Interactive prediction and decision-making for autonomous vehicles: online active learning with traffic entropy minimization

Abstract

Interacting with the surrounding road users is crucial for autonomous vehicles (AV). However, the inherent multimodality and uncertainties associated with traffic participants (TP) pose challenges in AVs' prediction and decision-making (PnD). A primary challenge is adapting predictors trained on static offline datasets to the dynamic, diverse data streams encountered in reality. Secondly, utilizing one single forecast trajectory with the highest probability for decision-making contains potential risks as it neglects that even a small probability represents a subset of TP behaviors. Based on the existing prediction backbone, we propose an online learning approach incorporating pseudo-labels inferred from partial feedback as compensation for conventional methodologies, considering both the commonsense and personalization facets of driving.

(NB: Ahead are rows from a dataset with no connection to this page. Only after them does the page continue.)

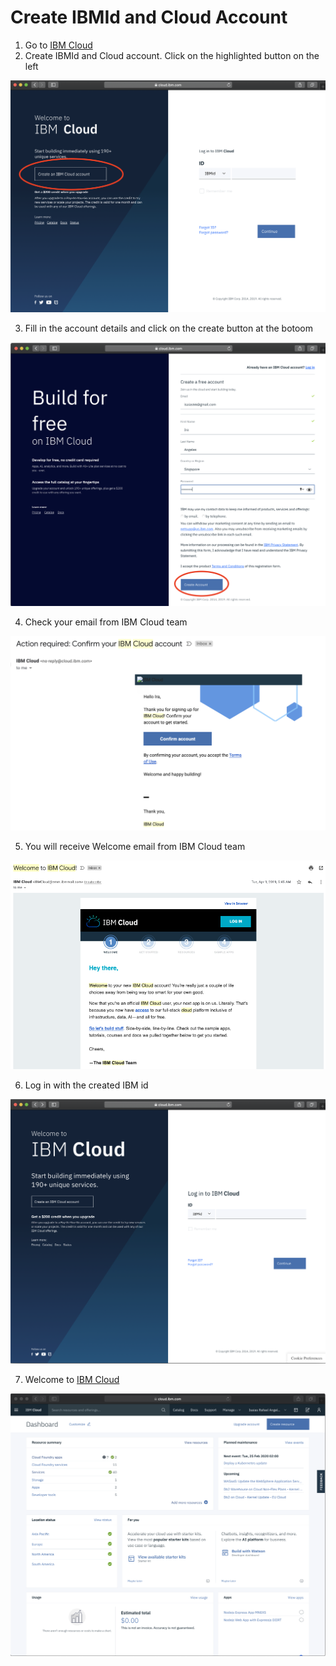 # Create IBMId and Cloud Account

1. Go to [IBM Cloud](https://cloud.ibm.com)
2. Create IBMId and Cloud account. Click on the highlighted button on the left

 ![IBM Cloud](assets/ibmcloud.png)

3. Fill in the account details and click on the create button at the botoom

 ![Create IBM Cloud account](assets/ibmcloudcreate.png)

4. Check your email from IBM Cloud team

 ![Confirm account from IBM Cloud team](assets/ibmcloudconfirm.png)

5. You will receive Welcome email from IBM Cloud team

 ![Check email frmom IBM Cloud team](assets/ibmcloudemail.png)

6. Log in with the created IBM id

 ![Log in](assets/ibmcloudsignin.png)

7. Welcome to [IBM Cloud](https://cloud.ibm.com)

 ![IBM Cloud dashboard](assets/ibmcloudwelcome.png)

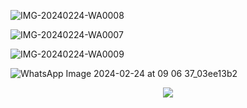 ![IMG-20240224-WA0008](https://github.com/AchmadAnnasAwwabin/Learn-My-SQL/assets/160121014/0be929d0-8ede-4954-ada9-df822ad6e88c)

![IMG-20240224-WA0007](https://github.com/AchmadAnnasAwwabin/Learn-My-SQL/assets/160121014/81b546c2-5a14-4d26-a706-a3f5908a0687)

![IMG-20240224-WA0009](https://github.com/AchmadAnnasAwwabin/Learn-My-SQL/assets/160121014/f5c71d61-9470-452e-bc0a-b9c0aa481d1c)

![WhatsApp Image 2024-02-24 at 09 06 37_03ee13b2](https://github.com/AchmadAnnasAwwabin/Learn-My-SQL/assets/160121014/ae5abec1-1545-4e67-90fb-ff595e5188e6)
<p align="center">
  <img src="https://github.com/AchmadAnnasAwwabin/Learn-My-SQL/assets/160121014/0be929d0-8ede-4954-ada9-df822ad6e88c">
</p>
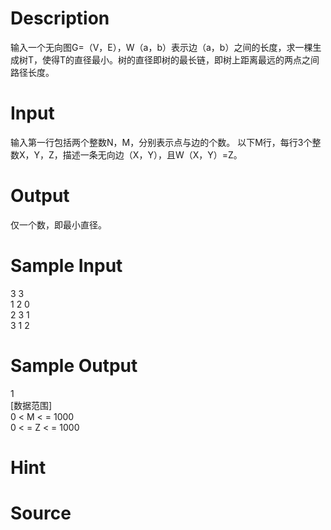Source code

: 
# Description

<div class="content">   输入一个无向图G=（V，E），W（a，b）表示边（a，b）之间的长度，求一棵生成树T，使得T的直径最小。树的直径即树的最长链，即树上距离最远的两点之间路径长度。
</div>

# Input

<div class="content">     输入第一行包括两个整数N，M，分别表示点与边的个数。
     以下M行，每行3个整数X，Y，Z，描述一条无向边（X，Y），且W（X，Y）=Z。
</div>

# Output

<div class="content">     仅一个数，即最小直径。
</div>

# Sample Input

<div class="content"><span class="sampledata">3 3<br/>
1 2 0<br/>
2 3 1<br/>
3 1 2<br/>
</span></div>

# Sample Output

<div class="content"><span class="sampledata">1<br/>
[数据范围]<br/>
0 &lt; M &lt; = 1000<br/>
0 &lt; = Z &lt; = 1000<br/>
</span></div>

# Hint

<div class="content"><p></p></div>

# Source

<div class="content"><p><a href="problemset.php?search="></a></p></div>

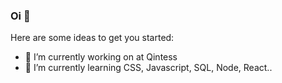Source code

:### Oi 👋

Here are some ideas to get you started:

- 🔭 I’m currently working on at Qintess
- 🌱 I’m currently learning CSS, Javascript, SQL, Node, React..
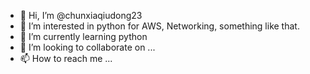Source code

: - 👋 Hi, I’m @chunxiaqiudong23
- 👀 I’m interested in python for AWS, Networking, something like that.
- 🌱 I’m currently learning python
- 💞️ I’m looking to collaborate on ...
- 📫 How to reach me ...

<!---
chunxiaqiudong23/chunxiaqiudong23 is a ✨ special ✨ repository because its `README.md` (this file) appears on your GitHub profile.
You can click the Preview link to take a look at your changes.
--->
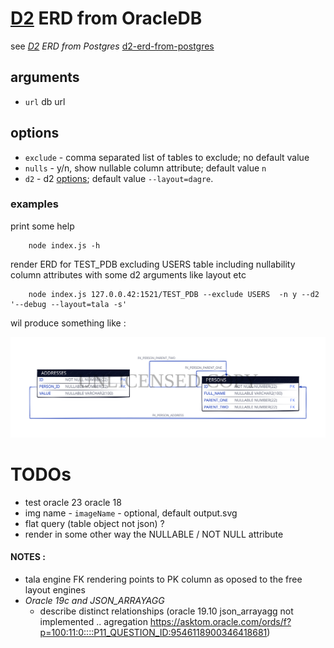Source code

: 


# [D2](https://github.com/terrastruct/d2) ERD from OracleDB
  see _[D2](https://github.com/terrastruct/d2#related) ERD from Postgres_ [d2-erd-from-postgres](https://github.com/zekenie/d2-erd-from-postgres/)

## arguments
 - `url` db url
## options 
 - `exclude` - comma separated list of tables to exclude; no default value
 - `nulls` - y/n, show nullable column attribute; default value `n`
 - `d2` - d2 [options](https://d2lang.com/tour/man); default value `--layout=dagre`. 


### examples

   print some help

        node index.js -h

   render ERD for TEST_PDB excluding USERS table including nullability column attributes with some d2 arguments like layout etc
   
        node index.js 127.0.0.42:1521/TEST_PDB --exclude USERS  -n y --d2 '--debug --layout=tala -s'
   
   wil produce something like :

  ![img](./playground/output.svg)

# TODOs     
   - test oracle 23 oracle 18
   - img name - `imageName` - optional, default output.svg 
   - flat query (table object not json) ?
   - render in some other way the NULLABLE / NOT NULL attribute


#### NOTES :
   - tala engine FK rendering points to PK column as oposed to the free layout engines
   - *Oracle 19c and JSON_ARRAYAGG*
       - describe  distinct   relationships (oracle 19.10 json_arrayagg not implemented .. agregation https://asktom.oracle.com/ords/f?p=100:11:0::::P11_QUESTION_ID:9546118900346418681)
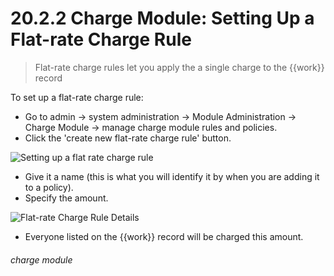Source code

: # 20.2.2 Charge Module: Setting Up a Flat-rate Charge Rule

> Flat-rate charge rules let you apply the a single charge to the {{work}} record

To set up a flat-rate charge rule:
- Go to admin -> system administration -> Module Administration -> Charge Module -> manage charge module rules and policies. 
- Click the 'create new flat-rate charge rule' button. 

![Setting up a flat rate charge rule](20.2.2a.png)

 - Give it a name (this is what you will identify it by when you are adding it to a policy).
 - Specify the amount. 

![Flat-rate Charge Rule Details](20.2.2a.png)

- Everyone listed on the {{work}} record will be charged this amount. 


###### charge module

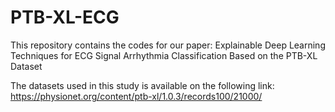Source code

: # PTB-XL-ECG
This repository contains the codes for our paper: Explainable Deep Learning Techniques for ECG Signal Arrhythmia Classification Based on the PTB-XL Dataset

The datasets used in this study is available on the following link: https://physionet.org/content/ptb-xl/1.0.3/records100/21000/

Drawing inspiration from the second law of thermodynamics, we propose to minimize microscopic traffic entropy as an additional objective in decision-making. This objective aims to reduce the chaos of traffic scenes, thus achieving more predictable future interactions and, conversely, making future decisions easier. Through real-time human-in-the-loop experiments, we quantifiably and comparably reveal that adopting one single trajectory without online learning in PnD is risky. However, this reliability is verified to be significantly improved by our proposed techniques, and the efficacy is further analyzed in a subsequent qualitative study. A static experiment transferring the prediction algorithm trained exclusively on Argoverse 2 to datasets including NGSIM, HighD, RounD, and NuScenes is also conducted, demonstrating that the proposed correction can effectively mitigate the gap between the datasets and real-world scenarios.